* SELECTED EXTRACT *
Agastina Bahanda, Community Volunteer

Agastina Bahanda is a dedicated community volunteer, in Goilkera of West Singhbhum, Jharkhand.

Initially due to COVID-19, she faced resistance from her family to undertake field activities and did not work from March to June 2020. As information became clear and mobility restrictions were minimised, she resumed work and adapted quickly to new norms.

In the community, she faced many challenges such as people not allowing her into villages or refusing to let her make a mark on their wall due to fear of stigmatisation. They also refused to give sputum as they had fear about what their samples would be tested for, but she help clear their doubts and fears. She engaged with the Sahiyas and Mundas (the village heads) and with their support continued her good work in the villages.

* AIM OF THE TASK *
Please repeat the passage from the volunteer profile, starting with "Agastina Bahanda, Community" and going on through "in the villages.".

Extracted data entries:
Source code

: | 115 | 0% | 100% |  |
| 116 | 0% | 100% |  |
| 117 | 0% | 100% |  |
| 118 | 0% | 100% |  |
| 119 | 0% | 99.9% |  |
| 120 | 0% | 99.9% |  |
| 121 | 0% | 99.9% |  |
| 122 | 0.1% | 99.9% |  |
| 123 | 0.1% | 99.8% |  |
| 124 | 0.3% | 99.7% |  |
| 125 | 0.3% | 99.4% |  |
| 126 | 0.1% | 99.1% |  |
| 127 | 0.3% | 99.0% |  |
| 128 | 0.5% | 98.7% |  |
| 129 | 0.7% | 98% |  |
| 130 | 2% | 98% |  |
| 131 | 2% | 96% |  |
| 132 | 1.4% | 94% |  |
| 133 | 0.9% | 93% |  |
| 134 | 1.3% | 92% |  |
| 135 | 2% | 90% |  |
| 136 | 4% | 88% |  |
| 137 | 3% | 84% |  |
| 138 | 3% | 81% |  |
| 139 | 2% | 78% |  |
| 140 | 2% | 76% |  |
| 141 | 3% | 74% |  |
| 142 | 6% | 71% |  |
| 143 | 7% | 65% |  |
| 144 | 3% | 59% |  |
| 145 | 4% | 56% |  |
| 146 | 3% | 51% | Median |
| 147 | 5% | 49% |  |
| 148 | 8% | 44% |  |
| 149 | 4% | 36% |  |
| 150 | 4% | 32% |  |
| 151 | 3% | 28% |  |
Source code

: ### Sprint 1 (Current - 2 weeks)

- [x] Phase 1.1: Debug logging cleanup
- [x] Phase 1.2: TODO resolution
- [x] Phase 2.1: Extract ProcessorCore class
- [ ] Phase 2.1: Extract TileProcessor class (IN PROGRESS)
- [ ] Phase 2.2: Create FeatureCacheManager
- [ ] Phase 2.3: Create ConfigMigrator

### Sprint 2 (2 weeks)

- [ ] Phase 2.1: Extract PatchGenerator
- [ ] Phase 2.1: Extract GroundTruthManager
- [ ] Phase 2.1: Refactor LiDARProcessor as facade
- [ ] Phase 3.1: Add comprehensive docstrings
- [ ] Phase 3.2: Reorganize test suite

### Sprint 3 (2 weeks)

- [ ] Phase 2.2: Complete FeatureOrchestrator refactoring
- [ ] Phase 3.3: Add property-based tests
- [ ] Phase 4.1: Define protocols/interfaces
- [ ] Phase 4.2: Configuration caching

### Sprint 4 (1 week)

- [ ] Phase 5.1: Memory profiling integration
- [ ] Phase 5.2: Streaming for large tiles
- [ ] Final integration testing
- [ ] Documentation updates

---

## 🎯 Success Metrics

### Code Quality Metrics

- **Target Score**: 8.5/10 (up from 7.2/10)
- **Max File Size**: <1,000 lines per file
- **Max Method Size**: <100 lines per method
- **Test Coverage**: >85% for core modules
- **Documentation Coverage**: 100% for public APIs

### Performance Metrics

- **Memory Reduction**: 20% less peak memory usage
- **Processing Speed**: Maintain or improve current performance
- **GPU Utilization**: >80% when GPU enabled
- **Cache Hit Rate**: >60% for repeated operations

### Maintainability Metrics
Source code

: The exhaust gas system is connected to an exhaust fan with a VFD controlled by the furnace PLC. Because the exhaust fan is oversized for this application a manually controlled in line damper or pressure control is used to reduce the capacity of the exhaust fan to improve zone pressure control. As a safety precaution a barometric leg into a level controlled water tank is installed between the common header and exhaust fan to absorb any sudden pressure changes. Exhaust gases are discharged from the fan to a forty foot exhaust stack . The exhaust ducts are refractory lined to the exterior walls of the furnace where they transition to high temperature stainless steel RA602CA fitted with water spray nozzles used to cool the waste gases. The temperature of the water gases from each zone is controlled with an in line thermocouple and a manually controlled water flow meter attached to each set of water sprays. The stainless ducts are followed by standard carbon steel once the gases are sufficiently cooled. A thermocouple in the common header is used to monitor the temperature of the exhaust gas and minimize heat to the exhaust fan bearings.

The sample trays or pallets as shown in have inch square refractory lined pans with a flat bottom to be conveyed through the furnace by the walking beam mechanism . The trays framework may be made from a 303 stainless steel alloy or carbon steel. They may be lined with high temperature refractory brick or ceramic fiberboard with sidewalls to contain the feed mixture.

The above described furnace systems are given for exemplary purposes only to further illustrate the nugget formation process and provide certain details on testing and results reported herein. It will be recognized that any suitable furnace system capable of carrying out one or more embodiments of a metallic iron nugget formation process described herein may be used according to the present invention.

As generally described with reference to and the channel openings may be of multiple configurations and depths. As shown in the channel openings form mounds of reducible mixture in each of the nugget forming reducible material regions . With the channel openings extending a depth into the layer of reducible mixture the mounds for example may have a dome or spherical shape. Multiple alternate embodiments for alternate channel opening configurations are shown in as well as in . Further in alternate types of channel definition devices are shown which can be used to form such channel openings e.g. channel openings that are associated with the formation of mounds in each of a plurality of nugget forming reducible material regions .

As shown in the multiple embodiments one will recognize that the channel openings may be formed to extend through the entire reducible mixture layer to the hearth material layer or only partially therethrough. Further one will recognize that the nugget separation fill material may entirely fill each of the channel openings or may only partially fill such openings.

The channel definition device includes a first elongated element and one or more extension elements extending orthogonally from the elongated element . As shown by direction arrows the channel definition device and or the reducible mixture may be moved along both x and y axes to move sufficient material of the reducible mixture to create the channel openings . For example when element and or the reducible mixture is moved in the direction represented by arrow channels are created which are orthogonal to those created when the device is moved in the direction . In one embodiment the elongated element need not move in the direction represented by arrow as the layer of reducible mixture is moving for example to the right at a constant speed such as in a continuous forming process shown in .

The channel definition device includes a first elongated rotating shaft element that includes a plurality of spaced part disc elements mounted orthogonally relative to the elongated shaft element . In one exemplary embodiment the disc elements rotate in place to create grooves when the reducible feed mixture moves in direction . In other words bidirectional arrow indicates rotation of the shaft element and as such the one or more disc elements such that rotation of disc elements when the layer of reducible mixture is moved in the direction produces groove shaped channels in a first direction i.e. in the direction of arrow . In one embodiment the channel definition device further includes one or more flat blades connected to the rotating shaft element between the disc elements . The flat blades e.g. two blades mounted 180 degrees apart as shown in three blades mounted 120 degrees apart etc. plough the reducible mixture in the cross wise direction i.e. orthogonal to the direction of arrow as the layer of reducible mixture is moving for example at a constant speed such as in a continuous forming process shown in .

* SOLUTION *
Agastina Bahanda, Community Volunteer

Agastina Bahanda is a dedicated community volunteer, in Goilkera of West Singhbhum, Jharkhand.

Initially due to COVID-19, she faced resistance from her family to undertake field activities and did not work from March to June 2020. As information became clear and mobility restrictions were minimised, she resumed work and adapted quickly to new norms.

In the community, she faced many challenges such as people not allowing her into villages or refusing to let her make a mark on their wall due to fear of stigmatisation. They also refused to give sputum as they had fear about what their samples would be tested for, but she help clear their doubts and fears. She engaged with the Sahiyas and Mundas (the village heads) and with their support continued her good work in the villages.